ISSUE: W/N there was disregard of the provision of Section 29 of Central Bank Act

RULING: Respondent Judge acted in plain disregard of the fourth paragraph of Section
29 of the Central Bank Act, when he restrained the petitioners from closing and
liquidating the Rural Bank of Libmanan, prevented them from performing their
functions, and ordered them to return the management and control of the rural bank to
its board of directors (p. 51, Rollo) without receiving convincing proof that the action of
the CB was plainly arbitrary and made in bad faith.

CENTRAL BANK OF THE PHILIPPINES vs CA


 Central Bank discovered that certain questionable loans extended by Producer’s Bank of the Philippines
(PBP), were fictitious as they were extended, without collateral, to certain interests related to PBP owners
themselves.  Without responding to the communications of the CB, PBP filed a complaint with the
Regional Trial Court of Makati against the CB, the MB and CB Governor alleging that the resolutions
issued were arbitraty and made in bad faith.
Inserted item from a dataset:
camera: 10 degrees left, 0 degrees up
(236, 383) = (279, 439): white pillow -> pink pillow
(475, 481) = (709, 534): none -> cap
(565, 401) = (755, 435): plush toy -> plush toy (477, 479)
Respondent Judge issued a temporary restraining order and
subsequently a writ of preliminary injunction. CB filed a motion to dismiss but was denied and ruled that
the MB resolutions were arbitrarily issued.
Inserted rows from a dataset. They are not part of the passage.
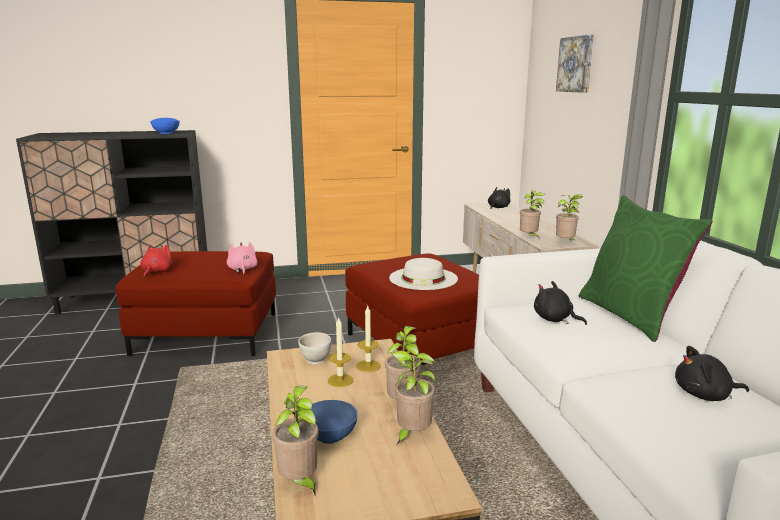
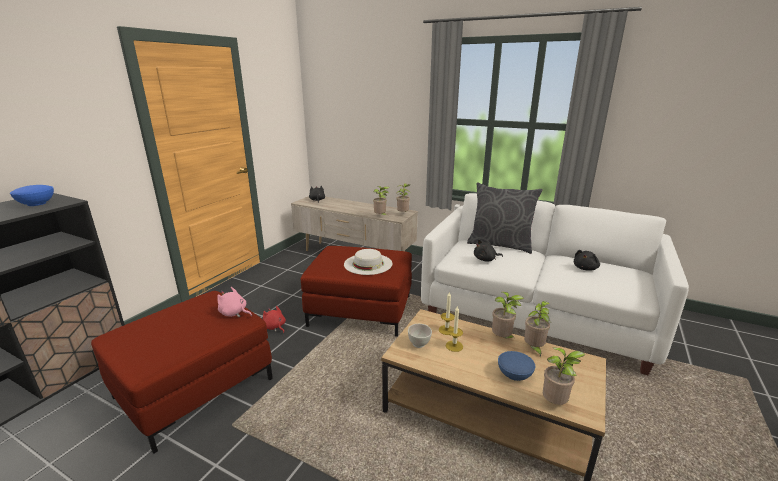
camera: 50 degrees left, 5 degrees up
(156, 272) = (155, 354): red plush toy -> red plush toy (275, 327)
(576, 64) = (361, 98): picture -> none
(630, 315) = (500, 244): green pillow -> grey pillow

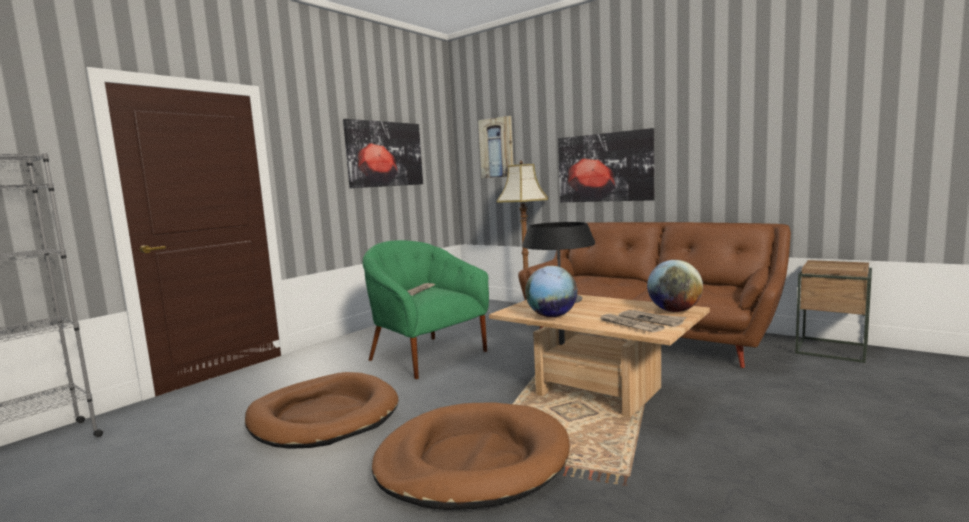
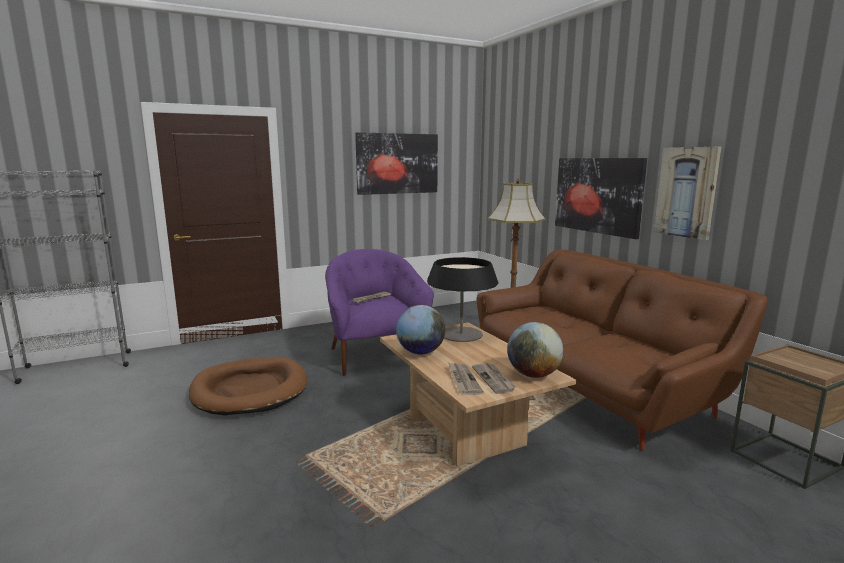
camera: 25 degrees right, 5 degrees up
(426, 355) = (375, 355): green armchair -> purple armchair
(472, 461) = (294, 462): brown dog bed -> none
(497, 148) = (511, 161): picture -> picture (687, 192)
ISSUE: W/N the trial court erred in declaring the MB resolutions as arbitrary

RULING: No. The following requisites must be present before the order of conservatorship may be set
aside by a court: (1) The appropriate pleading must be filed by the stockholders of record representing the
majority of the capital stock of the bank in the proper court; (2) Said pleading must be filed within ten (10)
days from receipt of notice by said majority stockholders of the order placing the bank under
conservatorship; and (3) There must be convincing proof, after hearing, that the action is plainly arbitrary
and made in bad faith.

In the instant case, the original complaint was filed more than 3 years after PBP was placed under
conservator, long after the expiration of the 10-day period deferred to above. It is also beyond question
that the complaint and the amended complaint were not initiated by the stockholders of record
representing the majority of the capital stock.